Older women grapple with changes in their lives and in Pittsburgh’s East End.
Quarrelsome but inseparable sisters-in-law Emily and Arlene will be familiar to readers of three previous novels about the Maxwell family (Henry, Himself, 2019, etc.); they are joined here by two other core members of the Humpty Dumpty Club, a social and mutual aid organization for senior citizens. At 63, Susie is “the baby of the group,” still active in their church choir (the rest have aged out) and building a new life after a divorce. Harassed Kitzi, whose husband has severe heart disease and needs considerable care, finds herself de facto leader of the club after their president, Joan, takes a bad fall and is hospitalized. There’s lots to deal with: The HDs have a long list of neighbors who need to be taken to doctors’ appointments, have prescriptions picked up or meals delivered. O’Nan, whose 18 previous novels range from gritty accounts of working-class life to international political thrillers, skillfully shifts among four points of view as he chronicles the HDs’ activities from September 2022 to January 2023. Kitzi frets about neglecting her husband as she gets enmeshed in the affairs of an elderly couple who live in squalor amid an army of cats and are threatened with eviction. Susie, tending to Joan’s apartment and cat, wages a covert power struggle with Joan’s daughter, whose visits from Austin, Texas, aren’t frequent or long enough for the disapproving HDs.

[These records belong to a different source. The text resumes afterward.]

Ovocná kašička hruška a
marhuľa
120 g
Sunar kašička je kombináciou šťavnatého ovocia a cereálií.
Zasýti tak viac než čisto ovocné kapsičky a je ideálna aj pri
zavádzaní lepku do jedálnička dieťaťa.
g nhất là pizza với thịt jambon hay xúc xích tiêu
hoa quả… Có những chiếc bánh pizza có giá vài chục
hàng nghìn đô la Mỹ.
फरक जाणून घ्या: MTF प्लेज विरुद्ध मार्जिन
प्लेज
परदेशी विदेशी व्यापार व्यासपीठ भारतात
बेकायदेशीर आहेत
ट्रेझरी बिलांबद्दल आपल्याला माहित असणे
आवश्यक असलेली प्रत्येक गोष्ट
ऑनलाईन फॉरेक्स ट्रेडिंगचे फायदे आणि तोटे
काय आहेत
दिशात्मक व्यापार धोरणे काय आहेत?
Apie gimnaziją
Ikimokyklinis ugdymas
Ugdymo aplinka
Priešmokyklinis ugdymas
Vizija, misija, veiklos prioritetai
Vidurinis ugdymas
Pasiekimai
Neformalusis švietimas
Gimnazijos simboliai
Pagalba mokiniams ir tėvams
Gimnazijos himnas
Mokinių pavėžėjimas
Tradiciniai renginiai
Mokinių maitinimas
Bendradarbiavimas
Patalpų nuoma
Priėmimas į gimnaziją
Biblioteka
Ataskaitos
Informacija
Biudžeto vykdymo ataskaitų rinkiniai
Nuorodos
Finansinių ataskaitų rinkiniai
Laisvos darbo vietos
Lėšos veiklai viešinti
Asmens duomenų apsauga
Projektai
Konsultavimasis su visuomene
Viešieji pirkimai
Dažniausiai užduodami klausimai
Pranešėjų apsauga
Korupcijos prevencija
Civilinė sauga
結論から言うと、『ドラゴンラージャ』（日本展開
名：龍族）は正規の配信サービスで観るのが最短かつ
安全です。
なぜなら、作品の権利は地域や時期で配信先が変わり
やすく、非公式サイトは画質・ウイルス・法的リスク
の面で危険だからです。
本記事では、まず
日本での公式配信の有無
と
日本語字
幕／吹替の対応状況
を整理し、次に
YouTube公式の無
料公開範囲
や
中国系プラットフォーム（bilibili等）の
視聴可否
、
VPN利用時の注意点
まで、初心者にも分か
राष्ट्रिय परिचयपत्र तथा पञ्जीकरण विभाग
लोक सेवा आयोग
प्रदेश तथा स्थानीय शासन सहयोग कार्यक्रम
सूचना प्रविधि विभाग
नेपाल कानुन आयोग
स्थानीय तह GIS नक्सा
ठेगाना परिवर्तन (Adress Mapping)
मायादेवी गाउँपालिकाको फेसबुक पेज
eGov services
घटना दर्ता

Arlene struggles with increasingly serious memory lapses while Emily, though clearly worried about her, serves mostly as a crochety voice at HD meetings. This frank depiction of people nearing the ends of their lives might sound bleak, but O’Nan’s brilliantly rendered characters refuse to be pitied, matter-of-factly accepting loss and physical decline as they go about their days quietly sustained by their faith and commitment to service.
Unsentimental yet deeply moving: more wonderful work from the versatile, masterful O’Nan.